Return every line of the items below verbatim, leaving out the pictures.

━━ INFORMATION SUPPLIED

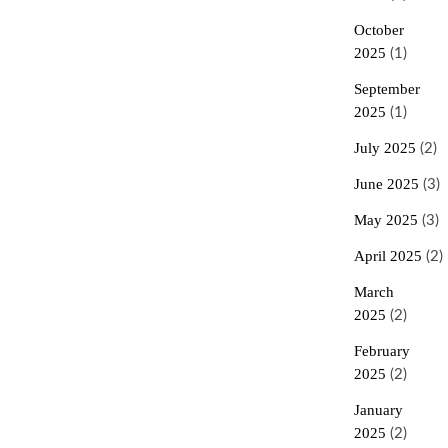
October
2025
(1)
September
2025
(1)
July 2025
(2)
June 2025
(3)
May 2025
(3)
April 2025
(2)
March
2025
(2)
February
2025
(2)
January
2025
(2)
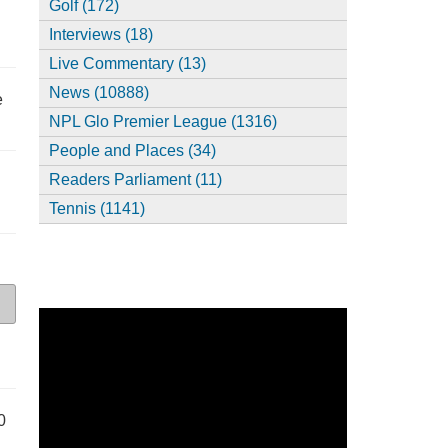
Golf (172)
Interviews (18)
Live Commentary (13)
News (10888)
e
NPL Glo Premier League (1316)
People and Places (34)
Readers Parliament (11)
Tennis (1141)
0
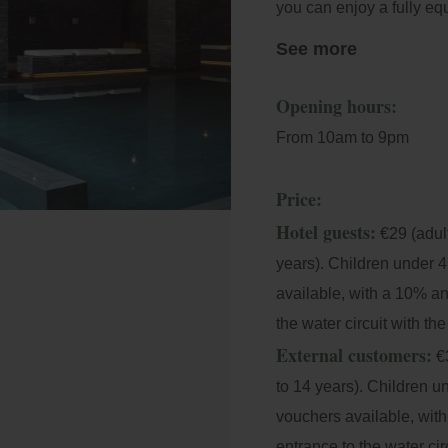
you can enjoy a fully e
jets, indoor and outdoo
See more
area.
Opening hours:
We have different timeta
From 10am to 9pm
moment, as well as a co
products that respect th
Price:
Hotel guests:
€29 (adult
years). Children under 4
available, with a 10% a
the water circuit with th
External customers:
€3
to 14 years). Children u
vouchers available, wit
entrance to the water ci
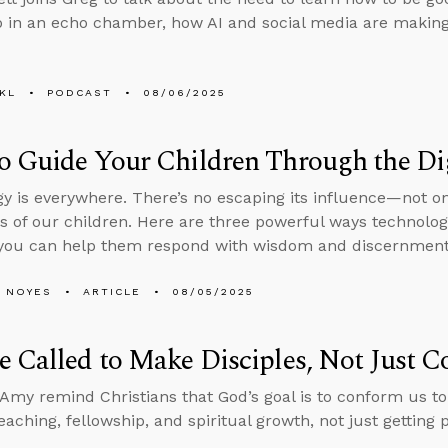
 in an echo chamber, how AI and social media are makin
KL
PODCAST
08/06/2025
 Guide Your Children Through the Di
y is everywhere. There’s no escaping its influence—not on
ves of our children. Here are three powerful ways technolog
you can help them respond with wisdom and discernment
 NOYES
ARTICLE
08/05/2025
 Called to Make Disciples, Not Just C
Amy remind Christians that God’s goal is to conform us to
eaching, fellowship, and spiritual growth, not just getting 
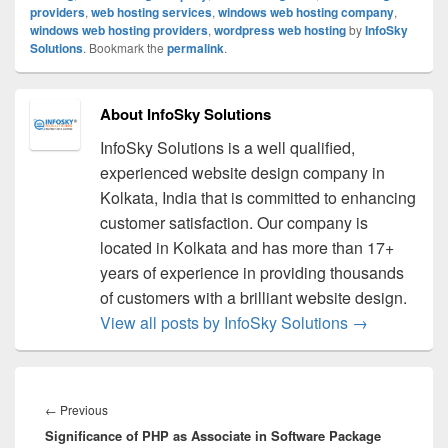
providers
,
web hosting services
,
windows web hosting company
,
windows web hosting providers
,
wordpress web hosting
by
InfoSky
Solutions
. Bookmark the
permalink
.
About InfoSky Solutions
InfoSky Solutions is a well qualified,
experienced website design company in
Kolkata, India that is committed to enhancing
customer satisfaction. Our company is
located in Kolkata and has more than 17+
years of experience in providing thousands
of customers with a brilliant website design.
View all posts by InfoSky Solutions
→
Post
navigation
←
Previous
Previous
Significance of PHP as Associate in Software Package
post:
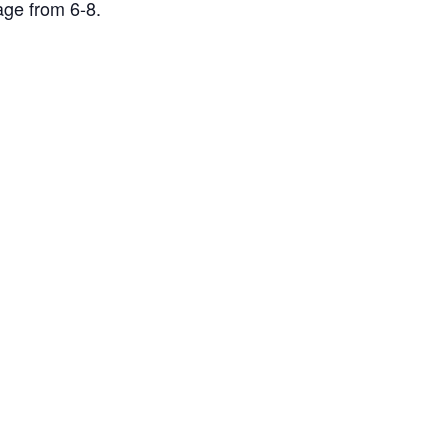
age from 6-8.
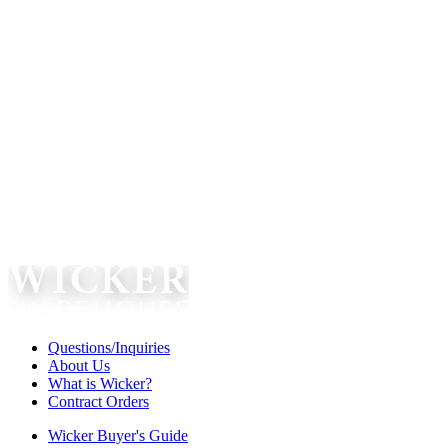
Questions/Inquiries
About Us
What is Wicker?
Contract Orders
Wicker Buyer's Guide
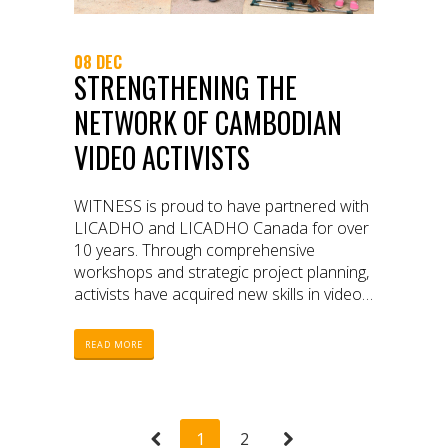
08 DEC
STRENGTHENING THE
NETWORK OF CAMBODIAN
VIDEO ACTIVISTS
WITNESS is proud to have partnered with
LICADHO and LICADHO Canada for over
10 years. Through comprehensive
workshops and strategic project planning,
activists have acquired new skills in video
production and editing, storytelling, digital
security, video archiving, and distribution.
READ MORE
As a result of their work during this period,
we have witnessed a transformation in
the video advocacy landscape in
Cambodian civil society.
1
2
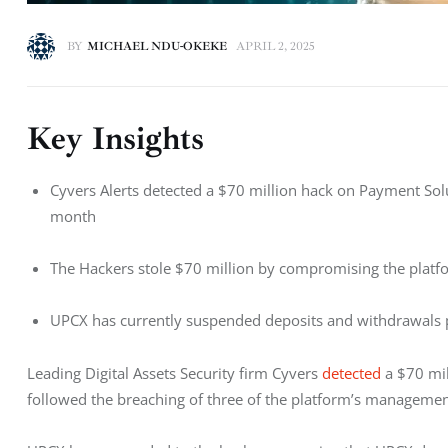
BY
MICHAEL NDU-OKEKE
APRIL 2, 2025
Key Insights
Cyvers Alerts detected a $70 million hack on Payment Sol
month
The Hackers stole $70 million by compromising the plat
UPCX has currently suspended deposits and withdrawals 
Leading Digital Assets Security firm Cyvers 
detected
 a $70 mi
followed the breaching of three of the platform’s management 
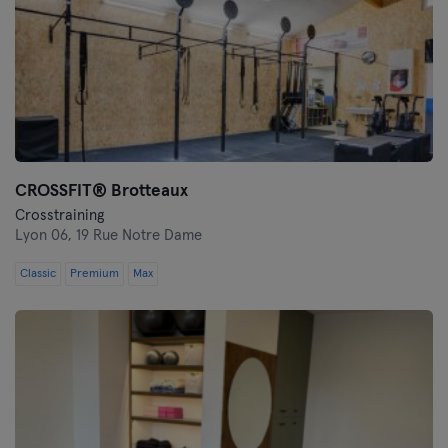
CROSSFIT® Brotteaux
Crosstraining
Lyon 06,
19 Rue Notre Dame
Classic
Premium
Max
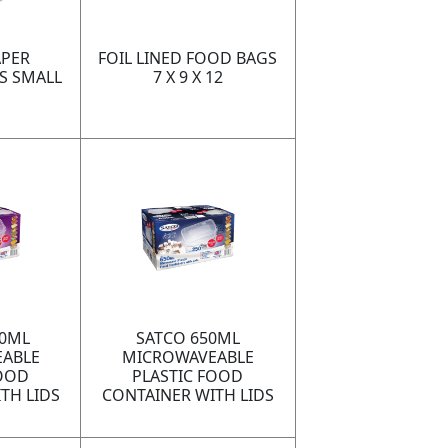
PER
FOIL LINED FOOD BAGS
S SMALL
7 X 9 X 12
00ML
SATCO 650ML
ABLE
MICROWAVEABLE
FOOD
PLASTIC FOOD
TH LIDS
CONTAINER WITH LIDS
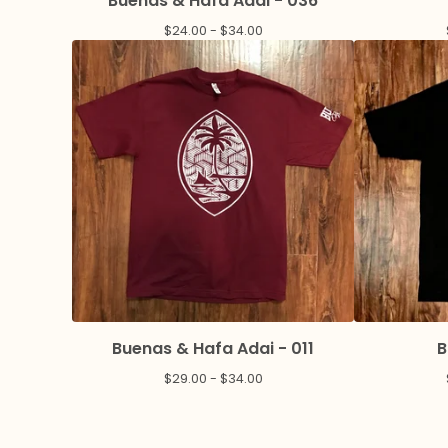
Buenas & Hafa Adai - 036
$
24.00 -
$
34.00
Buenas & Hafa Adai - 011
B
$
29.00 -
$
34.00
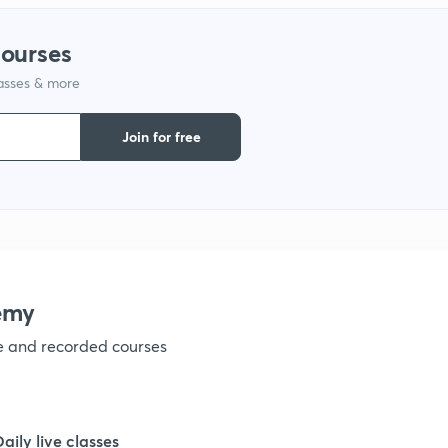
1
courses
1
lasses & more
Join for free
1
1
1
emy
ve and recorded courses
1
1
Daily live classes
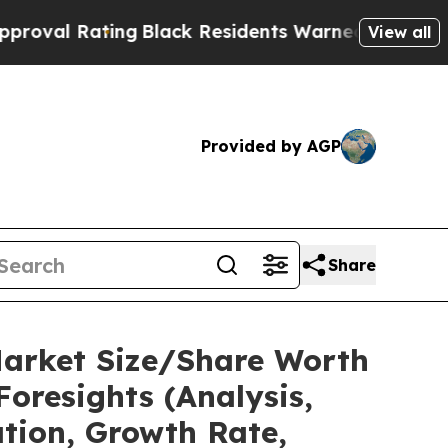
ng
Black Residents Warned of Abusive Cops for Ye
View all
Provided by AGP
Share
Market Size/Share Worth
Foresights (Analysis,
ation, Growth Rate,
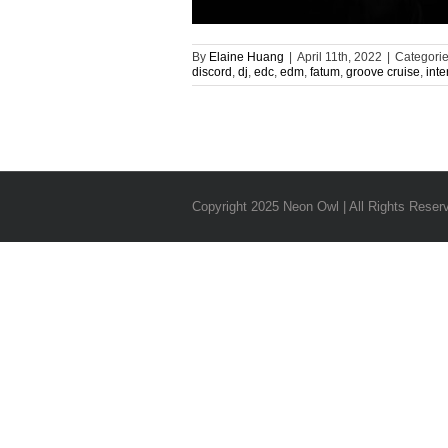
By
Elaine Huang
|
April 11th, 2022
|
Categori
discord
,
dj
,
edc
,
edm
,
fatum
,
groove cruise
,
inte
Copyright 2025 Neon Owl | All Rights Reser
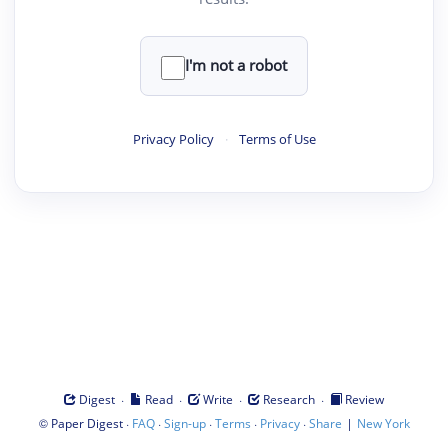
I'm not a robot
Privacy Policy
·
Terms of Use
·
·
·
·
Digest
Read
Write
Research
Review
©
·
·
·
·
·
|
Paper Digest
FAQ
Sign-up
Terms
Privacy
Share
New York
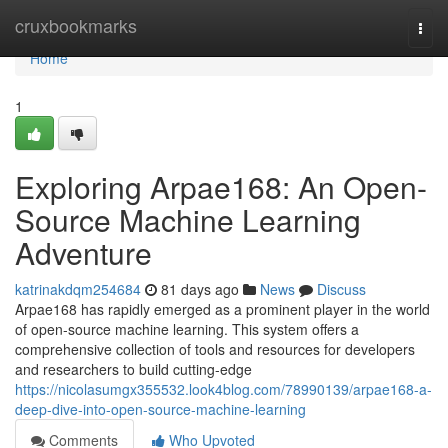
Home
cruxbookmarks
Togg
navi
Home
1
Exploring Arpae168: An Open-
Source Machine Learning
Adventure
katrinakdqm254684
81 days ago
News
Discuss
Arpae168 has rapidly emerged as a prominent player in the world
of open-source machine learning. This system offers a
comprehensive collection of tools and resources for developers
and researchers to build cutting-edge
https://nicolasumgx355532.look4blog.com/78990139/arpae168-a-
deep-dive-into-open-source-machine-learning
Comments
Who Upvoted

━━━━

▶ [TASK RESPONSE]:
October
2025
(1)
September
2025
(1)
July 2025
(2)
June 2025
(3)
May 2025
(3)
April 2025
(2)
March
2025
(2)
February
2025
(2)
January
2025
(2)
Golf (172)
Interviews (18)
Live Commentary (13)
News (10888)
e
NPL Glo Premier League (1316)
People and Places (34)
Readers Parliament (11)
Tennis (1141)
0
you can enjoy a fully e
jets, indoor and outdoo
See more
area.
Opening hours:
We have different timeta
From 10am to 9pm
moment, as well as a co
products that respect th
Price:
Hotel guests:
€29 (adult
years). Children under 4
available, with a 10% a
the water circuit with th
External customers:
€3
to 14 years). Children u
vouchers available, wit
entrance to the water ci
 in an echo chamber, how AI and social media are makin
KL
PODCAST
08/06/2025
 Guide Your Children Through the Di
y is everywhere. There’s no escaping its influence—not on
ves of our children. Here are three powerful ways technolog
you can help them respond with wisdom and discernment
 NOYES
ARTICLE
08/05/2025
 Called to Make Disciples, Not Just C
Amy remind Christians that God’s goal is to conform us to
eaching, fellowship, and spiritual growth, not just getting 
providers
,
web hosting services
,
windows web hosting company
,
windows web hosting providers
,
wordpress web hosting
by
InfoSky
Solutions
. Bookmark the
permalink
.
About InfoSky Solutions
InfoSky Solutions is a well qualified,
experienced website design company in
Kolkata, India that is committed to enhancing
customer satisfaction. Our company is
located in Kolkata and has more than 17+
years of experience in providing thousands
of customers with a brilliant website design.
View all posts by InfoSky Solutions
→
Post
navigation
←
Previous
Previous
Significance of PHP as Associate in Software Package
post:
age from 6-8.
Questions/Inquiries
About Us
What is Wicker?
Contract Orders
Wicker Buyer's Guide
08 DEC
STRENGTHENING THE
NETWORK OF CAMBODIAN
VIDEO ACTIVISTS
WITNESS is proud to have partnered with
LICADHO and LICADHO Canada for over
10 years. Through comprehensive
workshops and strategic project planning,
activists have acquired new skills in video
production and editing, storytelling, digital
security, video archiving, and distribution.
READ MORE
As a result of their work during this period,
we have witnessed a transformation in
the video advocacy landscape in
Cambodian civil society.
1
2
BY
MICHAEL NDU-OKEKE
APRIL 2, 2025
Key Insights
Cyvers Alerts detected a $70 million hack on Payment Sol
month
The Hackers stole $70 million by compromising the plat
UPCX has currently suspended deposits and withdrawals 
Leading Digital Assets Security firm Cyvers 
detected
 a $70 mi
followed the breaching of three of the platform’s management 
CROSSFIT® Brotteaux
Crosstraining
Lyon 06,
19 Rue Notre Dame
Classic
Premium
Max
PER
FOIL LINED FOOD BAGS
S SMALL
7 X 9 X 12
00ML
SATCO 650ML
ABLE
MICROWAVEABLE
FOOD
PLASTIC FOOD
TH LIDS
CONTAINER WITH LIDS
Buenas & Hafa Adai - 036
$
24.00 -
$
34.00
Buenas & Hafa Adai - 011
B
$
29.00 -
$
34.00
1
courses
1
lasses & more
Join for free
1
1
1
emy
ve and recorded courses
1
1
Daily live classes
ng
Black Residents Warned of Abusive Cops for Ye
View all
Provided by AGP
Share
Market Size/Share Worth
Foresights (Analysis,
ation, Growth Rate,
By
Elaine Huang
|
April 11th, 2022
|
Categori
discord
,
dj
,
edc
,
edm
,
fatum
,
groove cruise
,
inte
Copyright 2025 Neon Owl | All Rights Reser
I'm not a robot
Privacy Policy
·
Terms of Use
·
·
·
·
Digest
Read
Write
Research
Review
©
·
·
·
·
·
|
Paper Digest
FAQ
Sign-up
Terms
Privacy
Share
New York
Home
cruxbookmarks
Togg
navi
Home
1
Exploring Arpae168: An Open-
Source Machine Learning
Adventure
katrinakdqm254684
81 days ago
News
Discuss
Arpae168 has rapidly emerged as a prominent player in the world
of open-source machine learning. This system offers a
comprehensive collection of tools and resources for developers
and researchers to build cutting-edge
https://nicolasumgx355532.look4blog.com/78990139/arpae168-a-
deep-dive-into-open-source-machine-learning
Comments
Who Upvoted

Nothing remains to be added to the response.